Epidemiology Of Orthopaedic Fractures During The COVID-19 Pandemic In the Military Setting: A Cross Sectional Study
Jason A. Alamani, MD, Henry R. Tabinas, Jr., MD, FPOA
Background: Pre-pandemic data (2017-2020) reveal that the Department of Orthopaedics in a military tertiary hospital has handled over 700 cases of traumatic injuries per year with motor vehicular accidents (MVA) as the leading cause, especially among male enlisted personnel. Due to COVID-19, movement of population has greatly changed, affecting the overall healthcare system. Pre-pandemic studies claim that male, aged 25 to 60 years, are most commonly injured with hand or wrist involvement due to MVA. During the pandemic, a number of literatures worldwide noted decrease incidence of fracture related to MVA and outdoor activities, with majority of cases attributable to domestic and home accidents. Limited studies are available involving injuries sustained during the pandemic in the Philippines.
Objective: The aim of the study is to determine the demographics of trauma patients, and evaluate the fracture types, sites, laterality, incidence, and mechanism of injury among patients seen in this military tertiary hospital during the pandemic as opposed to the pre-pandemic period, and to know if the pandemic will affect the mechanism of injury in the military setting.
Methodology: A cross-sectional study was used to compare the data pre-pandemic (March 2017 to February 2020) to the data of the first year of pandemic (March 2020 to February 2021). Data were extracted from the Summary of Duty of the Orthopaedics Department composed of age, sex, rank, laterality, diagnosis, and mechanism of injury.
Results: A total of 1,774 patients were reviewed. Contrary to existing literatures, this study exhibited forearm and leg as the leading sites of injuries during pre-pandemic and pandemic period, respectively. Males, 21 to 30 years of age, and enlisted personnel were most commonly affected, often as a consequence of MVA throughout the study period.

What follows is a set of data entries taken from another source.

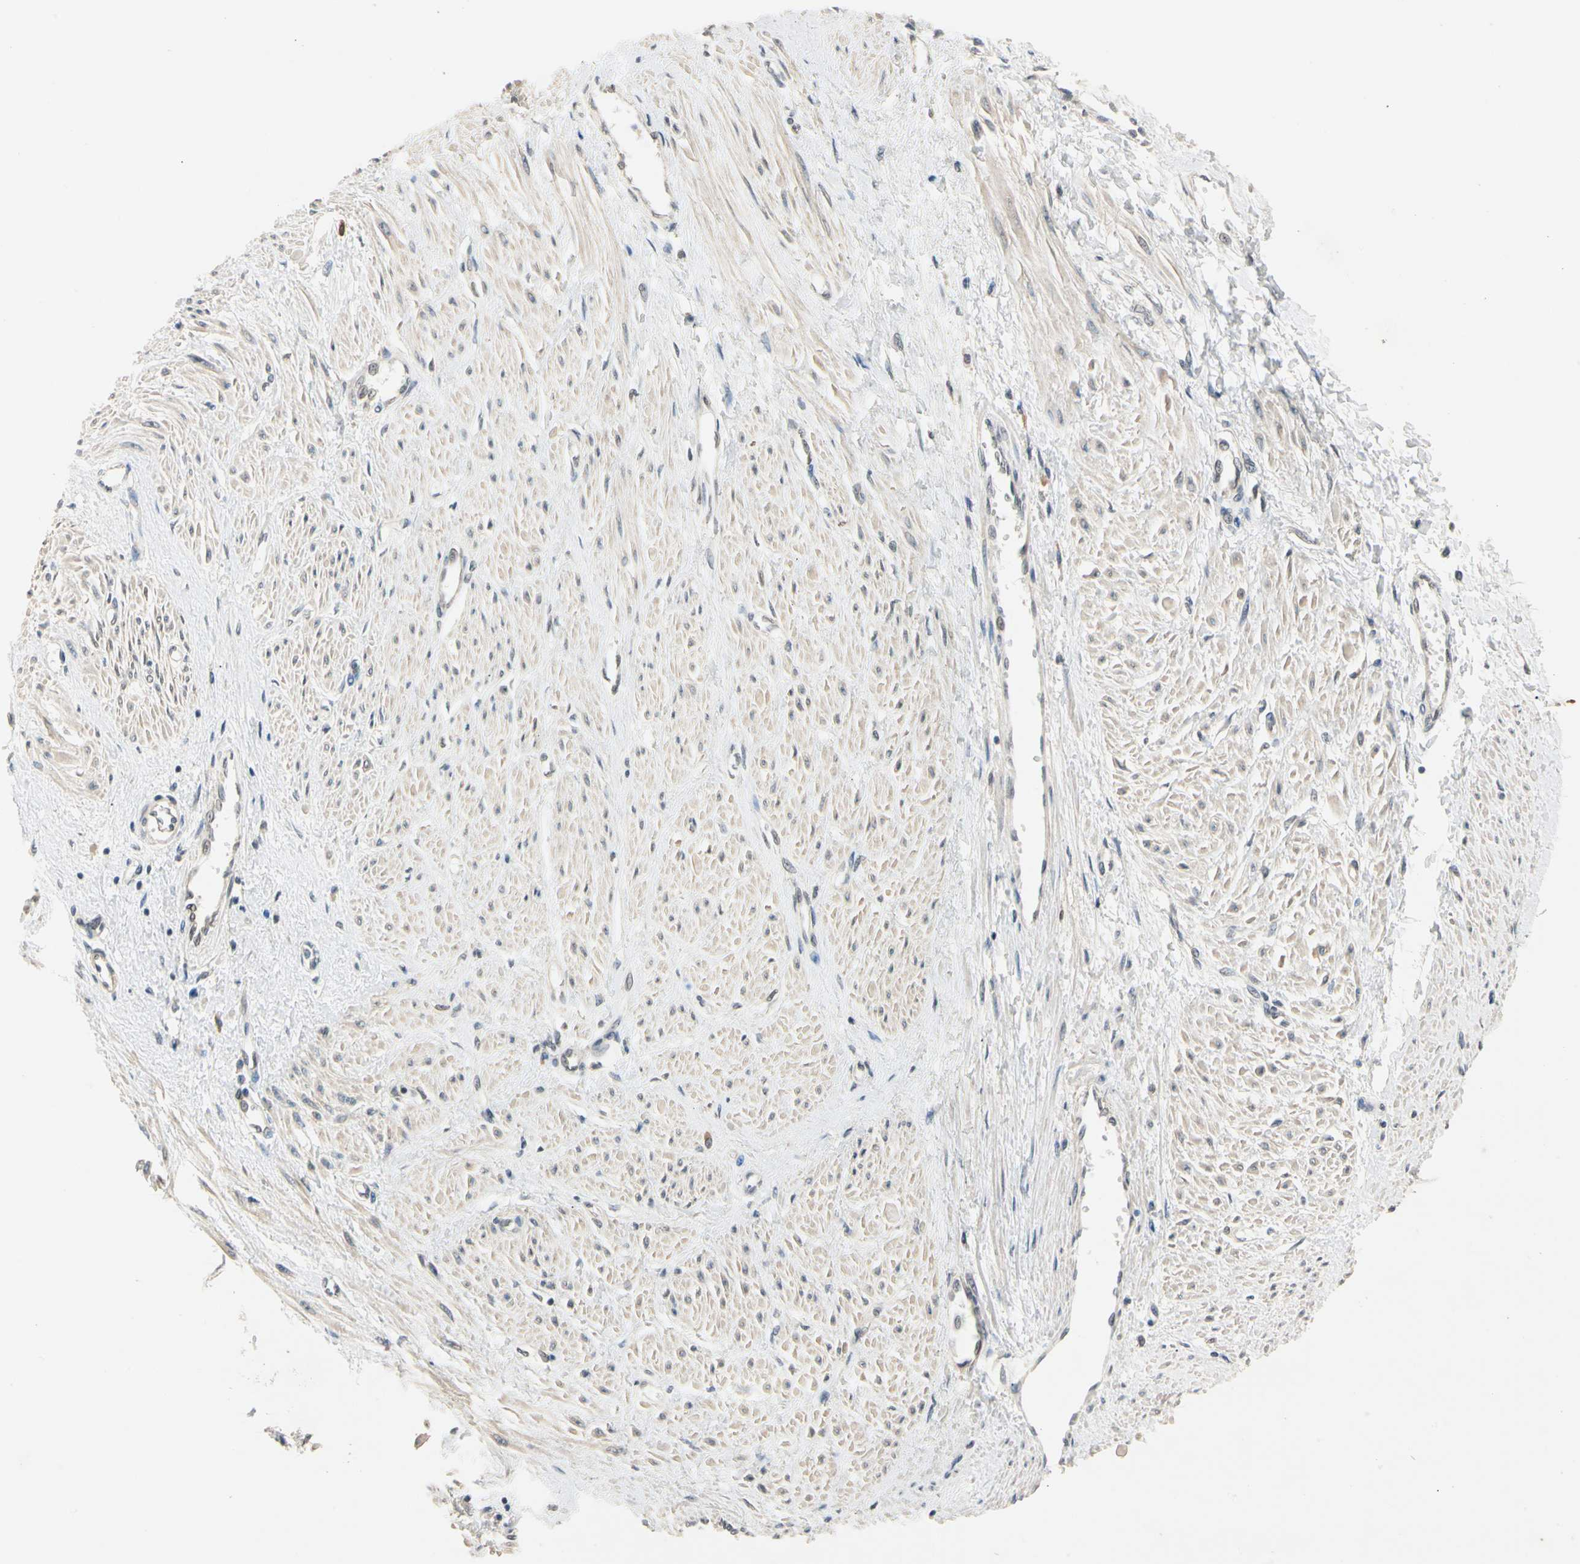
{"staining": {"intensity": "weak", "quantity": "25%-75%", "location": "cytoplasmic/membranous"}, "tissue": "smooth muscle", "cell_type": "Smooth muscle cells", "image_type": "normal", "snomed": [{"axis": "morphology", "description": "Normal tissue, NOS"}, {"axis": "topography", "description": "Smooth muscle"}, {"axis": "topography", "description": "Uterus"}], "caption": "Brown immunohistochemical staining in unremarkable smooth muscle shows weak cytoplasmic/membranous expression in about 25%-75% of smooth muscle cells.", "gene": "RIOX2", "patient": {"sex": "female", "age": 39}}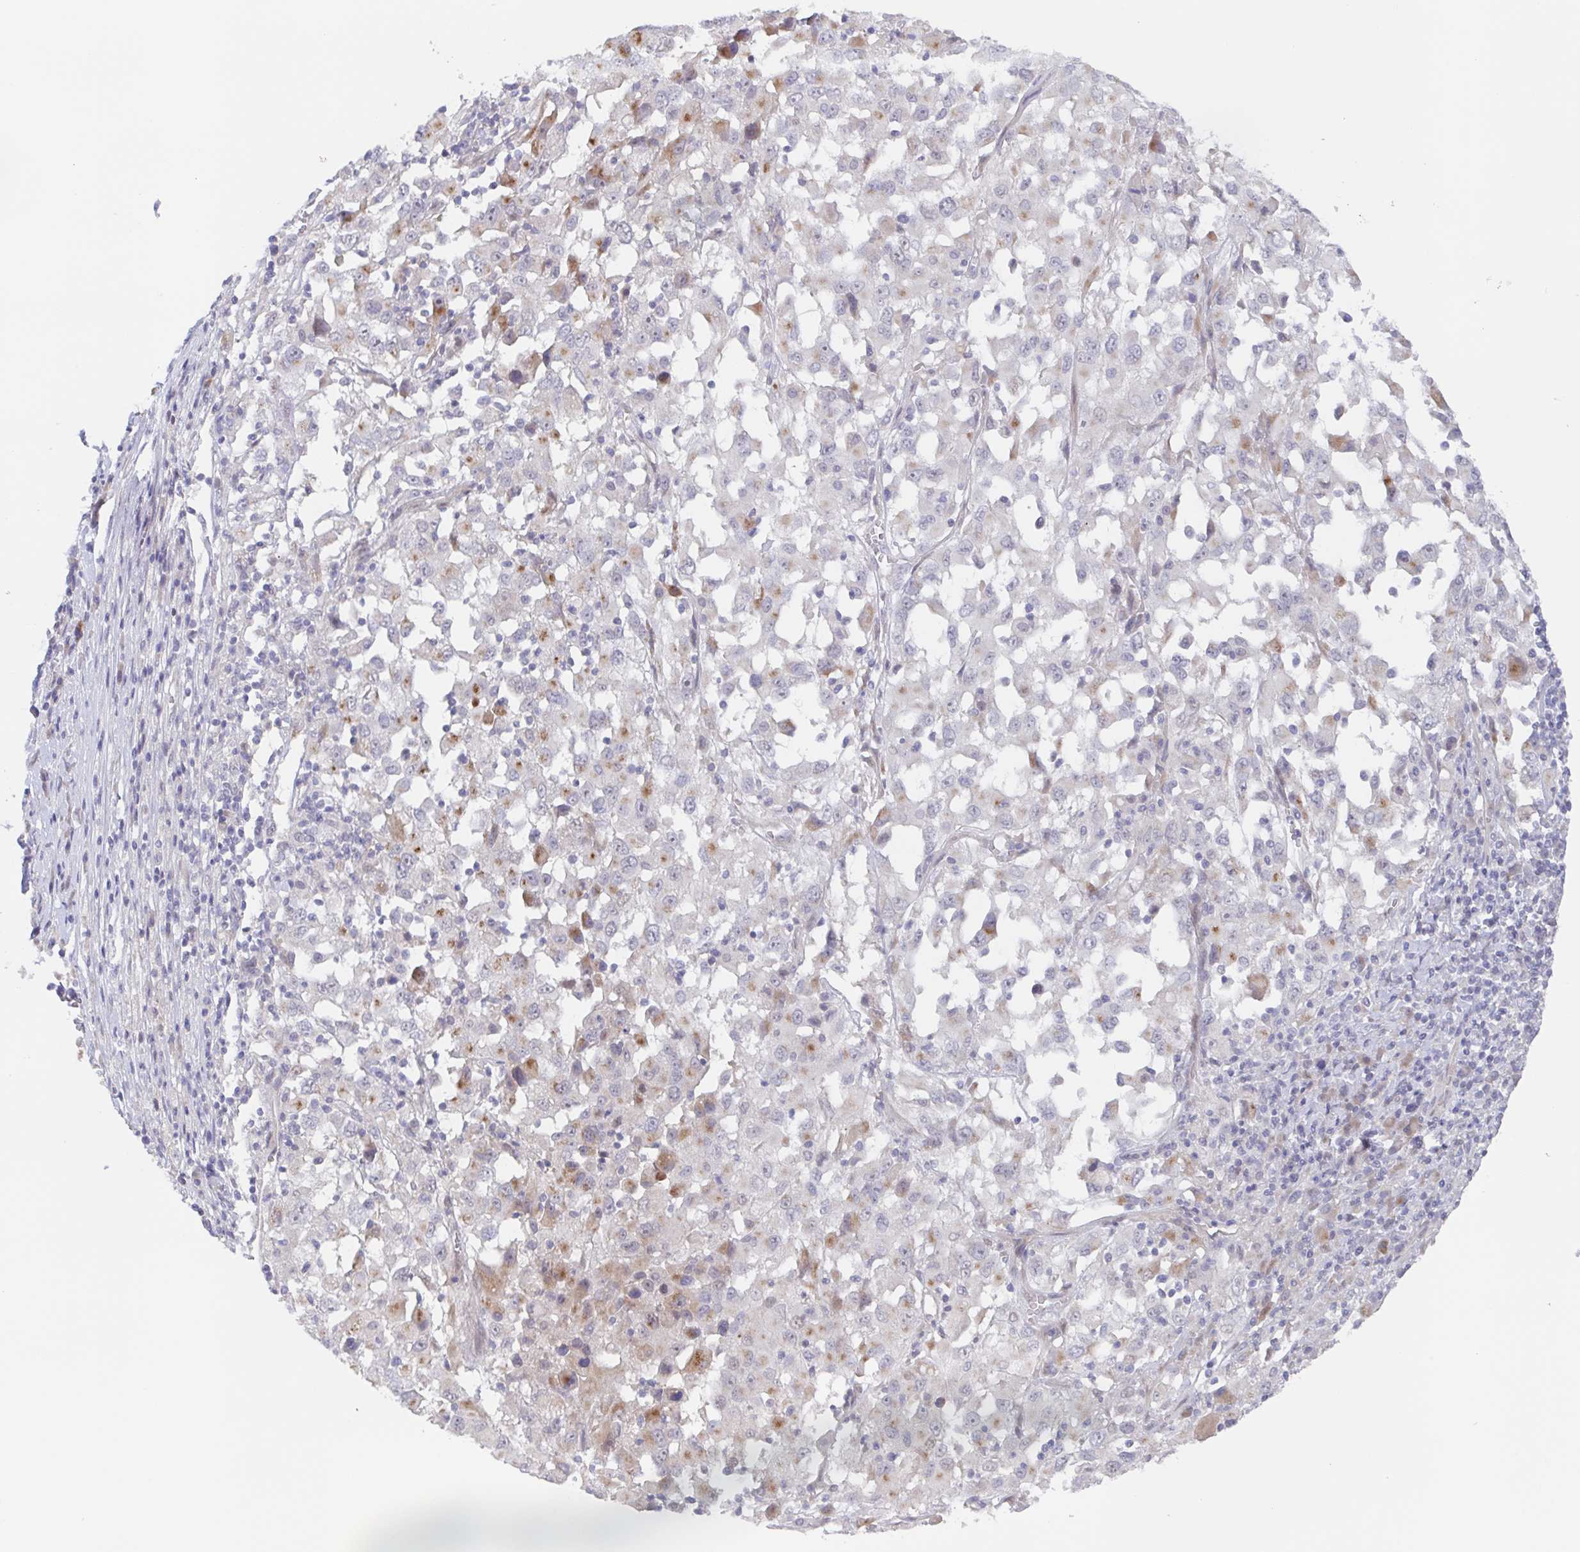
{"staining": {"intensity": "negative", "quantity": "none", "location": "none"}, "tissue": "melanoma", "cell_type": "Tumor cells", "image_type": "cancer", "snomed": [{"axis": "morphology", "description": "Malignant melanoma, Metastatic site"}, {"axis": "topography", "description": "Soft tissue"}], "caption": "Human malignant melanoma (metastatic site) stained for a protein using IHC shows no expression in tumor cells.", "gene": "POU2F3", "patient": {"sex": "male", "age": 50}}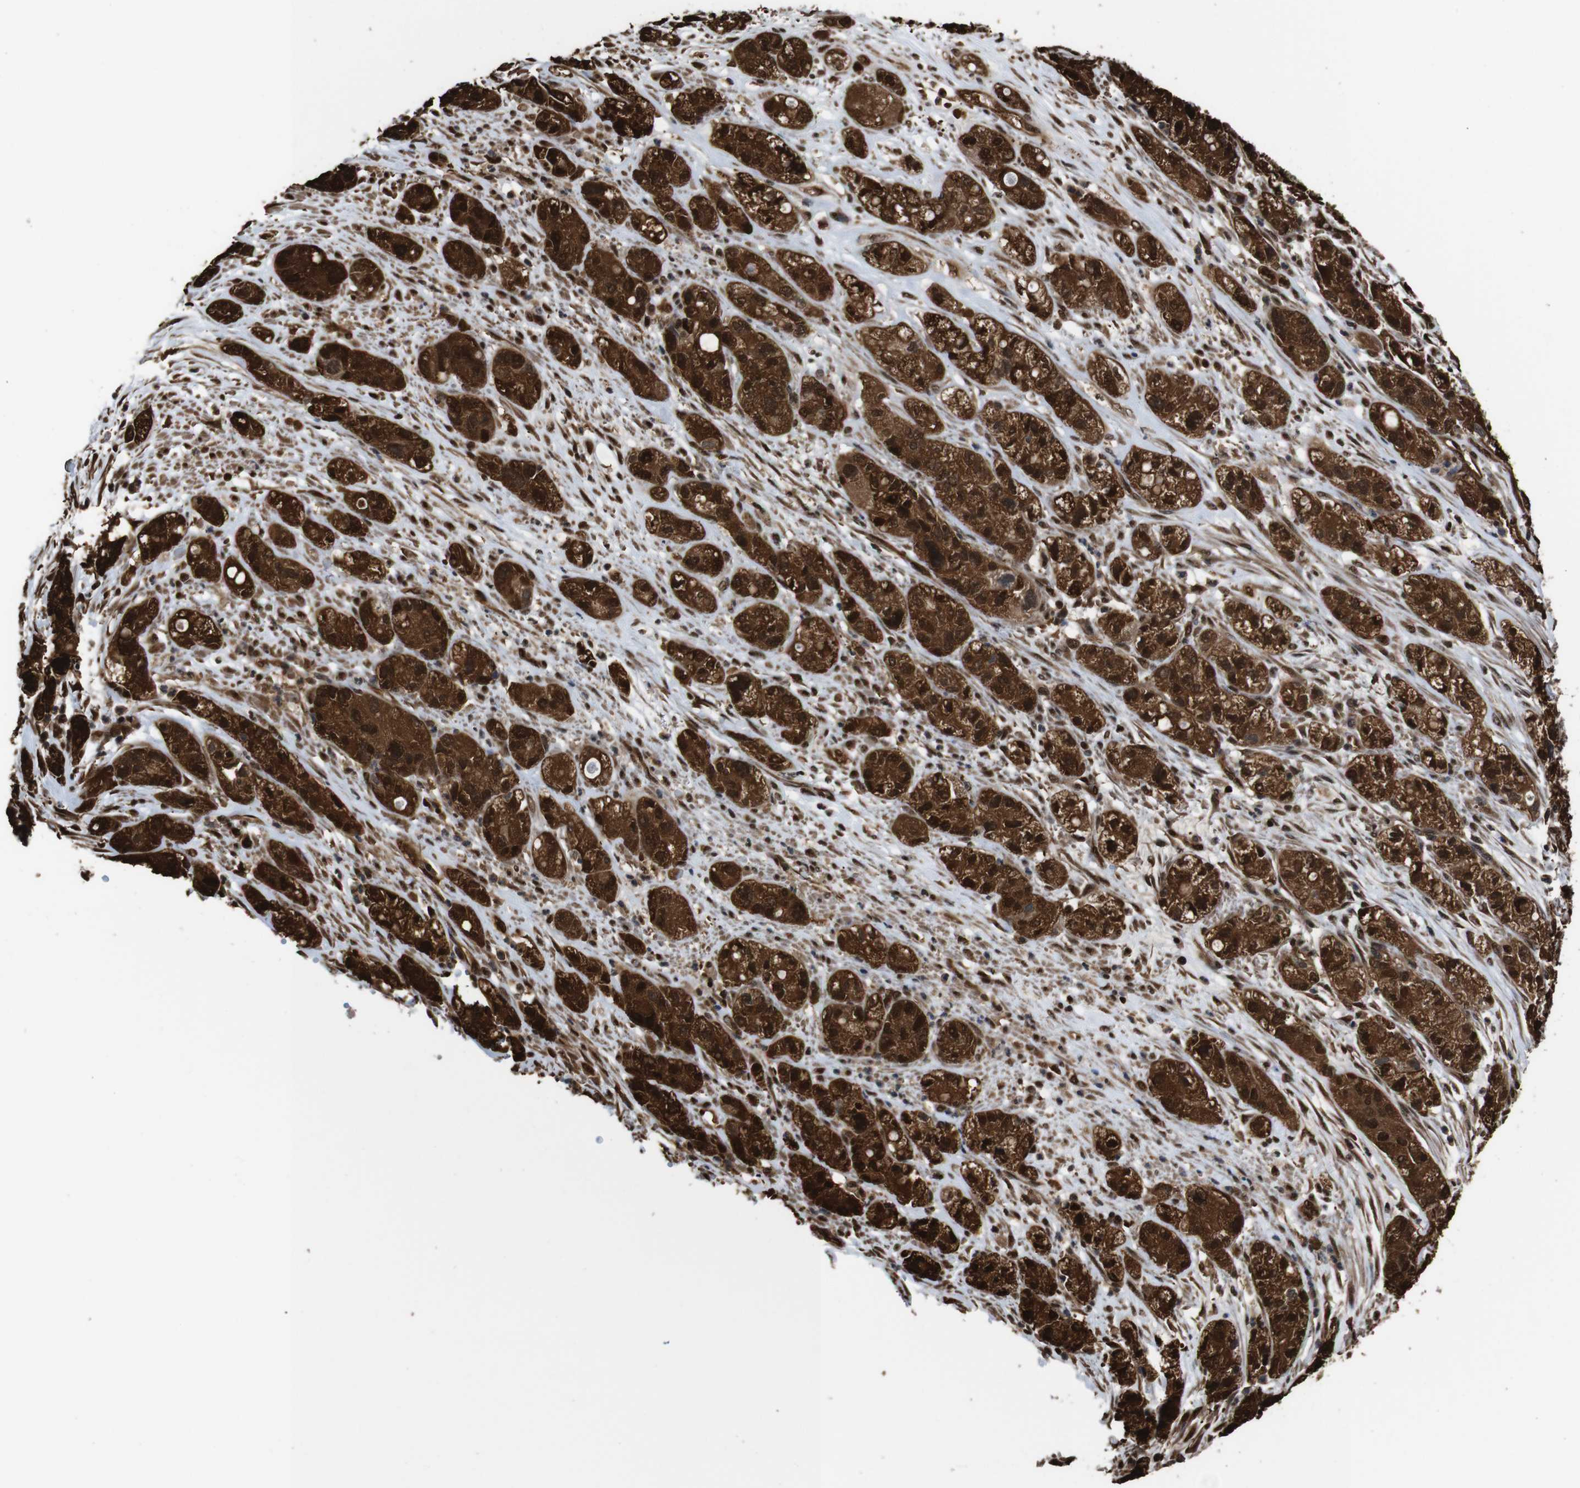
{"staining": {"intensity": "strong", "quantity": ">75%", "location": "cytoplasmic/membranous,nuclear"}, "tissue": "pancreatic cancer", "cell_type": "Tumor cells", "image_type": "cancer", "snomed": [{"axis": "morphology", "description": "Adenocarcinoma, NOS"}, {"axis": "topography", "description": "Pancreas"}], "caption": "The immunohistochemical stain shows strong cytoplasmic/membranous and nuclear expression in tumor cells of pancreatic adenocarcinoma tissue. (DAB (3,3'-diaminobenzidine) IHC with brightfield microscopy, high magnification).", "gene": "VCP", "patient": {"sex": "female", "age": 78}}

Conclusion: Significant reduction (~56%) of cases was observed at this institution due to the lockdown and strict protocols. Despite the decrease in mobility and outdoor activities in the country, MVA was noted to be the predominant mechanism of injury due to the incessant operation of uniformed men as front liners during the pandemic. Prevalent factors during the first year of pandemic were males, aged 21 to 30, with closed fracture occurring in the leg, with left laterality, dominated by enlisted personnel. Having anticipated which cases would be encountered during pandemic may aid for better preparation and management on the part of the surgeons.